The first sub-project “Mapping ethnic attitudes in the Russian language LiveJournal with advanced topic modeling” investigates representations of ethnic groups in Russian blogs while working on the problem of stability of the topic modeling algorithm being used for mining ethnic discourse. The second sub-project “Structure of communities in social networking websites” studies a range of network, structural and content features of certain types of groups in Vkontakte social network, including professional groups of software developers, groups of St.Petersburg observers social movement and anti-medical groups. The third project “Online recommender systems: analysis of publications and new developments” focuses of recommender system development for sparse data and publications in this sphere.
Research goals. The first sub-project maps attitudes of Russian-language blogger towards various ethnic groups; it also optimizes stability of topic modeling algorithm aimed at finding ethnic-related topics. The second sub-project aims at finding relationship of network structure of communities in VKontakte SNS with socio-demograhpic and other properties of these communities. The third project develops new algorithms for recommender systems and analyses latest publications in this sphere.
Empirical base of the research. Empirical base of the first sub-project includes: (a) 363579 posts of top 2000 users of LiveJournal blogging platform according to the social capital rating; time period: 11 weeks from February 4 to May 19, 2013; 990 posts selected for manual analysis; (b) dataset with 101481 posts for testing regularizers for Latent Dirichlet Allocation topic modeling algorithm. Empirical base of the second sub-project consists of: (a) 11 groups of software developers in VKontakte SNS with over 10,000 users, including one group selected for in-depth analysis with 15,451 users; (b) 17 district groups of St.Petersburg observers and one all-city group whose data were collected in 16 time points, totally over 13 thousand users; (c) a 2.0 level hyperlink ego-network of an AIDS-denialist group in VKontakte SNS consisting of 11 groups. Empirical base of the third sub-project contains: (a) a dataset from FMhost online radio broadcasting consisting of 4266 users, 3618 tags, 2209 radio stations and 4165 tracks; (b) automatically generated collection of research papers about recommender systems created from the top 18 relevant conferences.

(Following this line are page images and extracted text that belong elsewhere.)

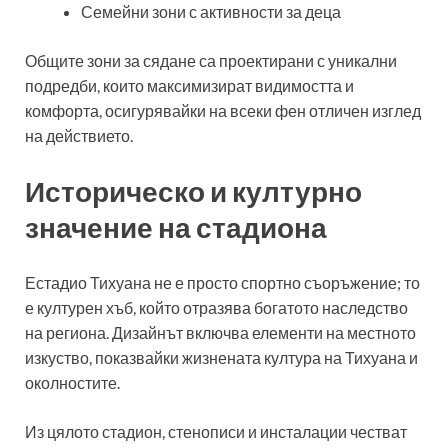
Семейни зони с активности за деца
Общите зони за сядане са проектирани с уникални
подредби, които максимизират видимостта и
комфорта, осигурявайки на всеки фен отличен изглед
на действието.
Историческо и културно
значение на стадиона
Естадио Тихуана не е просто спортно съоръжение; то
е културен хъб, който отразява богатото наследство
на региона. Дизайнът включва елементи на местното
изкуство, показвайки жизнената култура на Тихуана и
околностите.
Из цялото стадион, стенописи и инсталации честват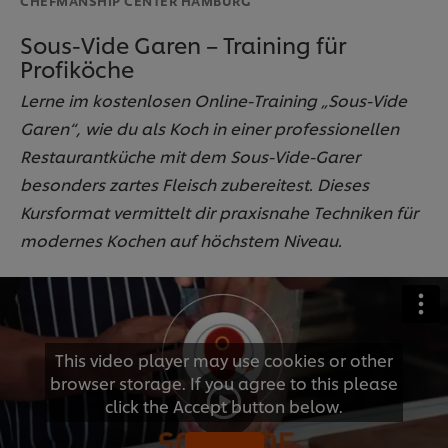
Sous-Vide Garen – Training für
Profiköche
Lerne im kostenlosen Online-Training „Sous-Vide
Garen“, wie du als Koch in einer professionellen
Restaurantküche mit dem Sous-Vide-Garer
besonders zartes Fleisch zubereitest. Dieses
Kursformat vermittelt dir praxisnahe Techniken für
modernes Kochen auf höchstem Niveau.
This video player may use cookies or other
browser storage. If you agree to this please
click the Accept button below.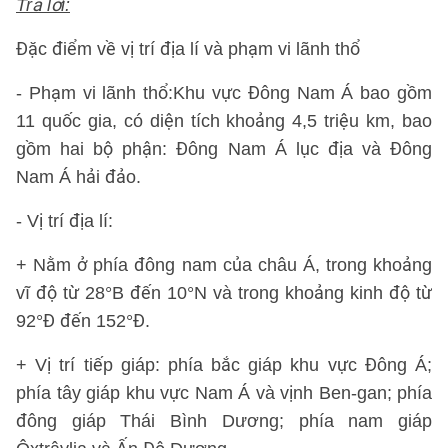
Trả lời:
Đặc điểm về vị trí địa lí và phạm vi lãnh thổ
- Phạm vi lãnh thổ:Khu vực Đông Nam Á bao gồm
11 quốc gia, có diện tích khoảng 4,5 triệu km, bao
gồm hai bộ phận: Đông Nam Á lục địa và Đông
Nam Á hải đảo.
- Vị trí địa lí:
+ Nằm ở phía đông nam của châu Á, trong khoảng
vĩ độ từ 28°B đến 10°N và trong khoảng kinh độ từ
92°Đ đến 152°Đ.
+ Vị trí tiếp giáp: phía bắc giáp khu vực Đông Á;
phía tây giáp khu vực Nam Á và vịnh Ben-gan; phía
đông giáp Thái Bình Dương; phía nam giáp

Sub-project 1. It has been found out that most intensively two types of ethnic groups are discussed in blogs: most often, distant “geopolitical foes” (e.g. Americans) and a less often proximate, but socially problematic groups (e.g. Tajiks). Three quarters of texts discuss ethnic groups either in political of cultural / ritual contexts, and the former prevails. With high probability some nations are discussed in one particular context, while others are associated with another one. The five most negatively described nations are “Caucasian”, Tajik, Dagestani, American and African/Negro. Tajik and Chechen are also among the most inferior ethnicities. Dagestani, American, British and Caucasian are among six most dangerous; Dagestani, American, British, German and Chechen are among six most alien. It has been also found out that already in winter and early spring 2013, quite long before the Ukrainian crisis, two Ukrainian topics were present in the blogosphere that included all main parties, characters and problematic points of the future conflict.
The research of stability of three topic modeling algorithms has shown that the proposed method of granulated sampling leads to the highest increase of the number of stable topics, as compared to the other two algorithms: to 135 of 200 against 84 and 135, when measured with normalized Kullback-Leibler metric. It also gives a much higher value of Jaccard index (0.6 against 0.3).
Sub-project 2. The research has revealed that the district groups of St.Petersburg observers are not independently emerged movements, but branches of the all-city movement, albeit affiliated with it to a varying degree. Their activity peaks at the very start during 2011-2012 national electoral cycle, however, those groups that were “alive” from the beginning to not die, but stabilize. Group moderators, that it movement leaders, set the agenda, while the community expresses opinions on it (comments) and approval / solidarity (likes). Group size is dependent on the number of moderators’ posts, but not individual posts. This indicates the central role of leadership for a group’s success. Offline leaders of the movement are well predicted with their online properties, in particular with their centrality in the overall network of friendship, the number of district groups they belong to, and the volume of feedback they receive.
It has been also found out that no ties established in the studied professional community of software developers emerge based on users’ geolocation; this confirms a hypothesis about existence of geo-independent communities online. The study of egonetwork of the AIDS-denilaist movement has not found a sufficient proof of it being a part of a broader anti-medical movement.
Sub-project 3. Three new algorithms for recommender systems with tags have been developed, including TagLDA. Experiments have shown that they perform better for relatively small sparse datasets compared to traditional algorithms. An overview of results and trends in the sphere of recommender systems has been made based on the latest relevant publications. A software has been developed that trains TagLDA algorithm.
Implementation of research results. Algorithms tested in the first sub-project are implemented into a software that is used in other projects of the Laboratory for Internet Studies. Recommender algorithms may be used in any small-size commercial recommender system. Methods of analysis of ethnic discourse may be used for mapping other types of user attitudes and thus serve an analytical base for policies in the relevant areas.